Directions for this task: Nothing but the lines below between the line holding "(3,3'-diaminobenzidine) immunohistochemical staining" and the line holding "high-resolution histopathology image", inclusive, should appear in the answer, each set down exactly.

Data excerpt:
-=-=-=-=-

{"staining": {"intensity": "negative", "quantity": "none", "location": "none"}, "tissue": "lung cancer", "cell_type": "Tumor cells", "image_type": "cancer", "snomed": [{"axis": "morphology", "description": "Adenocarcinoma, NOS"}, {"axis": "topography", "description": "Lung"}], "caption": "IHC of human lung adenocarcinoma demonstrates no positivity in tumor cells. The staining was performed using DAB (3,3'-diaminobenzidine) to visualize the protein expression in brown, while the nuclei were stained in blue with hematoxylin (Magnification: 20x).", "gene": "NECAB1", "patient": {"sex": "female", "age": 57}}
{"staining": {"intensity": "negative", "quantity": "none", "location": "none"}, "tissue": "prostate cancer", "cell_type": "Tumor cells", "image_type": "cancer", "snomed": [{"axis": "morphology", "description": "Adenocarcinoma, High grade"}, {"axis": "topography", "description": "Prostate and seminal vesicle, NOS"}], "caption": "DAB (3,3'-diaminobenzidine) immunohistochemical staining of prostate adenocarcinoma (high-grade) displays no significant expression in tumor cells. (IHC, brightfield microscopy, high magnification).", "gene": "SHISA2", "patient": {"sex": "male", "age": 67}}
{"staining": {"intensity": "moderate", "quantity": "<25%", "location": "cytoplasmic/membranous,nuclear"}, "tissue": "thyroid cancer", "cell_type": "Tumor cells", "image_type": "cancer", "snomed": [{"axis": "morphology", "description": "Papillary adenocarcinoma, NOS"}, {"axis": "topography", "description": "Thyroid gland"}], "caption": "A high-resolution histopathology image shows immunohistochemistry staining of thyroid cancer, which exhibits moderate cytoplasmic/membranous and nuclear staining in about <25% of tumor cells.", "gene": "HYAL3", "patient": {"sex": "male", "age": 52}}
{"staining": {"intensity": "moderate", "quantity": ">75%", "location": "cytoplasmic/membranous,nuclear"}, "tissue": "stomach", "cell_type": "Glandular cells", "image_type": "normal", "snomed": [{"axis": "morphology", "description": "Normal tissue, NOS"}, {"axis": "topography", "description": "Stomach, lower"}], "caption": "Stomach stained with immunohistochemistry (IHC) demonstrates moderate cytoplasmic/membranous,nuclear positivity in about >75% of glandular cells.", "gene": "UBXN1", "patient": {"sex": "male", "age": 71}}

-=-=-=-=-

Solution for this task:
{"staining": {"intensity": "negative", "quantity": "none", "location": "none"}, "tissue": "prostate cancer", "cell_type": "Tumor cells", "image_type": "cancer", "snomed": [{"axis": "morphology", "description": "Adenocarcinoma, High grade"}, {"axis": "topography", "description": "Prostate and seminal vesicle, NOS"}], "caption": "DAB (3,3'-diaminobenzidine) immunohistochemical staining of prostate adenocarcinoma (high-grade) displays no significant expression in tumor cells. (IHC, brightfield microscopy, high magnification).", "gene": "SHISA2", "patient": {"sex": "male", "age": 67}}
{"staining": {"intensity": "moderate", "quantity": "<25%", "location": "cytoplasmic/membranous,nuclear"}, "tissue": "thyroid cancer", "cell_type": "Tumor cells", "image_type": "cancer", "snomed": [{"axis": "morphology", "description": "Papillary adenocarcinoma, NOS"}, {"axis": "topography", "description": "Thyroid gland"}], "caption": "A high-resolution histopathology image shows immunohistochemistry staining of thyroid cancer, which exhibits moderate cytoplasmic/membranous and nuclear staining in about <25% of tumor cells.", "gene": "HYAL3", "patient": {"sex": "male", "age": 52}}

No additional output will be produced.